HackerRank-My SQL

Prepare > SQL > Basic Join > Contest Leaderboard

stem_sw 2023. 5. 31. 23:28
 

Contest Leaderboard | HackerRank

Generate the contest leaderboard.

www.hackerrank.com

 

문제

You did such a great job helping Julia with her last coding contest challenge that she wants you to work on this one, too!

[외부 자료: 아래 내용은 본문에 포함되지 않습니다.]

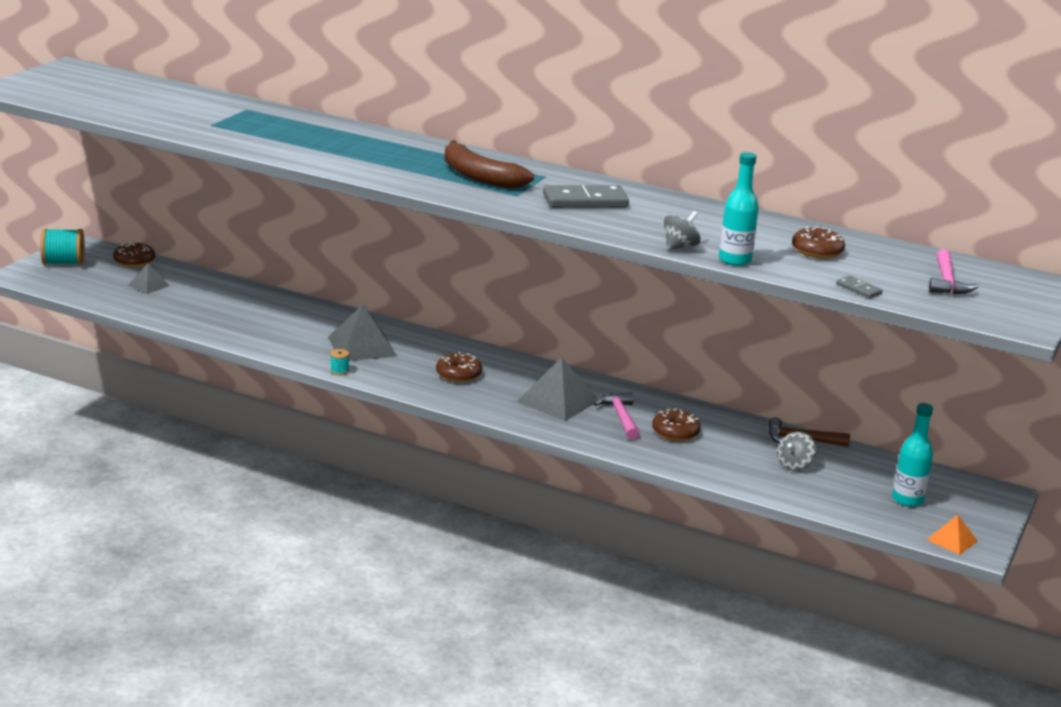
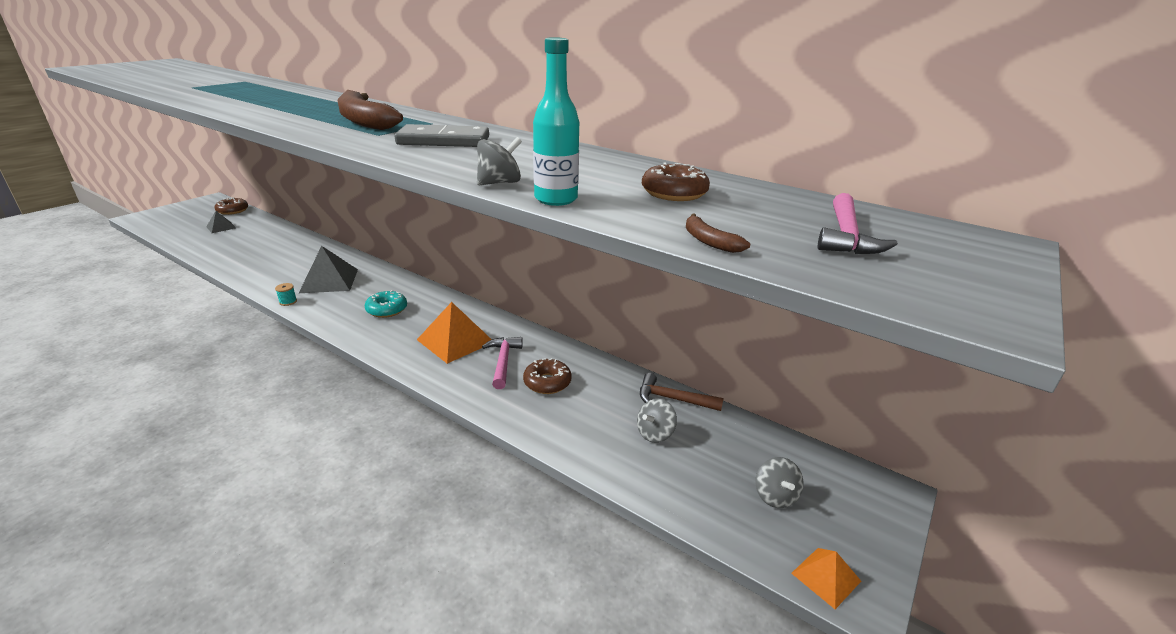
camera: 10 degrees right, 5 degrees up
(63, 263) = (182, 210): turquoise spool -> none
(458, 374) = (387, 310): brown donut -> turquoise donut
(558, 401) = (455, 341): grey pyramid -> orange pyramid
(859, 289) = (709, 241): grey domino -> brown banana
(907, 500) = (775, 496): turquoise bottle -> grey spinning top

The total score of a hacker is the sum of their maximum scores for all of the challenges. Write a query to print the hacker_id, name, and total score of the hackers ordered by the descending score. If more than one hacker achieved the same total score, then sort the result by ascending hacker_id. Exclude all hackers with a total score of  from your result.

 

=> hacker_id, name, 문제의 최고점의 합을 문제의 최고점 합, hacker_id 기준으로 쿼리하라. 합이 0 점인 사람들은 제외.

 

 

 

 

코드

SELECT 
    hacker_id,
    name,
    SUM(k1)

FROM

(SELECT S.hacker_id, H.name, S.challenge_id, MAX(score) as k1
FROM SUBMISSIONS AS S
    INNER JOIN HACKERS AS H ON S.hacker_id = H.hacker_id
GROUP BY S.hacker_id, H.name, S.challenge_id) AS K

GROUP BY hacker_id, name
HAVING SUM(k1) <> 0

ORDER BY SUM(k1) DESC, hacker_id;
더보기

두 번째 시도 코드

SELECT K.hacker_id, name, SUM(score)
FROM (
    SELECT hacker_id, challenge_id, MAX(score) AS score
    FROM SUBMISSIONS
    WHERE score <> 0
    GROUP BY hacker_id, challenge_id) AS K
LEFT JOIN HACKERS AS H ON K.hacker_id = H.hacker_id
GROUP BY K.hacker_id, name
ORDER BY SUM(score) DESC, hacker_id;

 

 

 

 

노트

필요한 데이터 모음 만들기

(SELECT S.hacker_id, H.name, S.challenge_id, MAX(score) as k1
FROM SUBMISSIONS AS S
    INNER JOIN HACKERS AS H ON S.hacker_id = H.hacker_id
GROUP BY S.hacker_id, H.name, S.challenge_id) AS K
  • 해커별(이름별), 문제별 최고점 을 조회

 

 

해커별(이름별), 문제별 최고점의 합 조회

SELECT 
    hacker_id,
    name,
    SUM(k1)

FROM
(SELECT S.hacker_id, H.name, S.challenge_id, MAX(score) as k1
FROM SUBMISSIONS AS S
    INNER JOIN HACKERS AS H ON S.hacker_id = H.hacker_id
GROUP BY S.hacker_id, H.name, S.challenge_id) AS K

GROUP BY hacker_id, name

 

 

총합 0점 제외, 조회컬럼 정렬

SELECT 
    hacker_id,
    name,
    SUM(k1)

FROM
(SELECT S.hacker_id, H.name, S.challenge_id, MAX(score) as k1
FROM SUBMISSIONS AS S
    INNER JOIN HACKERS AS H ON S.hacker_id = H.hacker_id
GROUP BY S.hacker_id, H.name, S.challenge_id) AS K

GROUP BY hacker_id, name
HAVING SUM(k1) <> 0

ORDER BY SUM(k1) DESC, hacker_id;